Saved entries
-*-*-
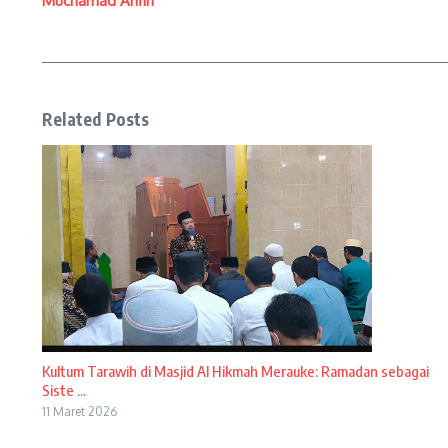
Muchamad Arifin
Related Posts
Kultum Tarawih di Masjid Al Hikmah Merauke: Ramadan sebagai
Siste ...
11 Maret 2026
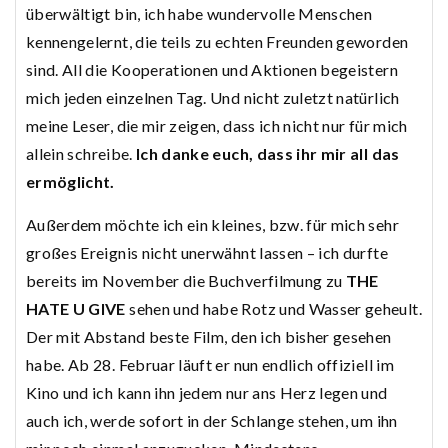
überwältigt bin, ich habe wundervolle Menschen
kennengelernt, die teils zu echten Freunden geworden
sind. All die Kooperationen und Aktionen begeistern
mich jeden einzelnen Tag. Und nicht zuletzt natürlich
meine Leser, die mir zeigen, dass ich nicht nur für mich
allein schreibe.
Ich danke euch, dass ihr mir all das
ermöglicht.
Außerdem möchte ich ein kleines, bzw. für mich sehr
großes Ereignis nicht unerwähnt lassen – ich durfte
bereits im November die Buchverfilmung zu
THE
HATE U GIVE
sehen und habe Rotz und Wasser geheult.
Der mit Abstand beste Film, den ich bisher gesehen
habe. Ab 28. Februar läuft er nun endlich offiziell im
Kino und ich kann ihn jedem nur ans Herz legen und
auch ich, werde sofort in der Schlange stehen, um ihn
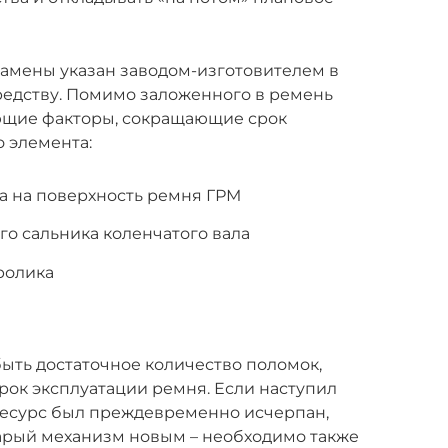
замены указан заводом-изготовителем в
редству. Помимо заложенного в ремень
ующие факторы, сокращающие срок
 элемента:
а на поверхность ремня ГРМ
о сальника коленчатого вала
ролика
быть достаточное количество поломок,
рок эксплуатации ремня. Если наступил
 ресурс был преждевременно исчерпан,
тарый механизм новым – необходимо также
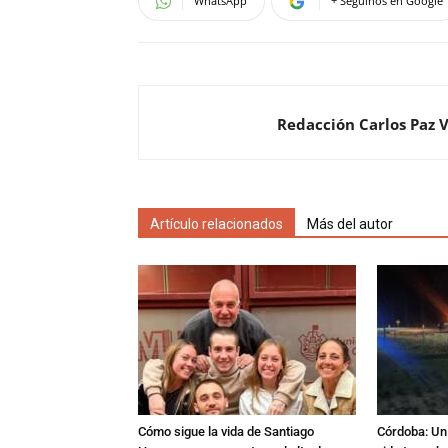
WhatsApp
+ Seguinos en Google
Redacción Carlos Paz 
Artículo relacionados
Más del autor
Cómo sigue la vida de Santiago
Córdoba: Un 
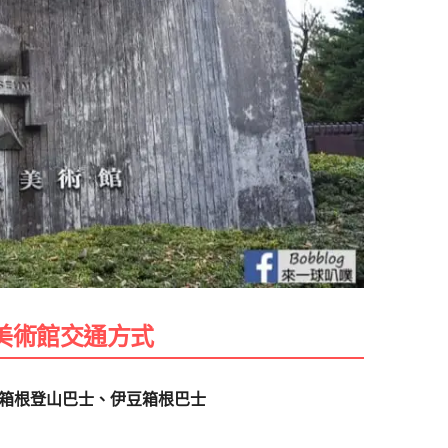
美術館交通方式
箱根登山巴士、伊豆箱根巴士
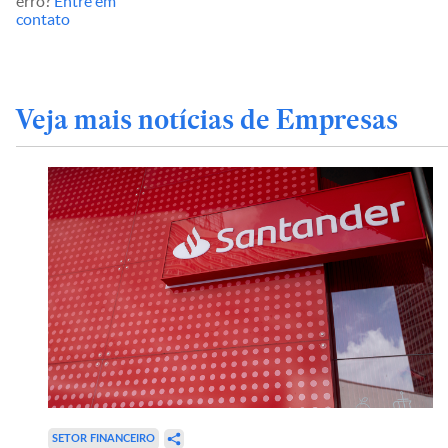
erro?
Entre em
contato
Veja mais notícias de Empresas
SETOR FINANCEIRO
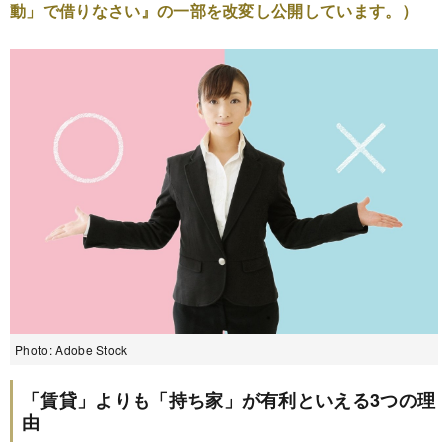
動」で借りなさい』
の一部を改変し公開しています。）
Photo: Adobe Stock
「賃貸」よりも「持ち家」が有利といえる3つの理
由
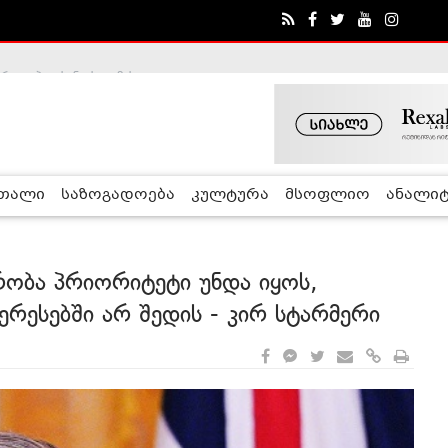
ა - ჰელსინკის კომისია
რთალი
საზოგადოება
კულტურა
მსოფლიო
ანალიტ
ობა პრიორიტეტი უნდა იყოს,
ერესებში არ შედის - კირ სტარმერი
-*-*-
Work to be completed: Read the data above. Pull out each line in which the string "nicht" appears.

Answer box:
mich jeden einzelnen Tag. Und nicht zuletzt natürlich
meine Leser, die mir zeigen, dass ich nicht nur für mich
großes Ereignis nicht unerwähnt lassen – ich durfte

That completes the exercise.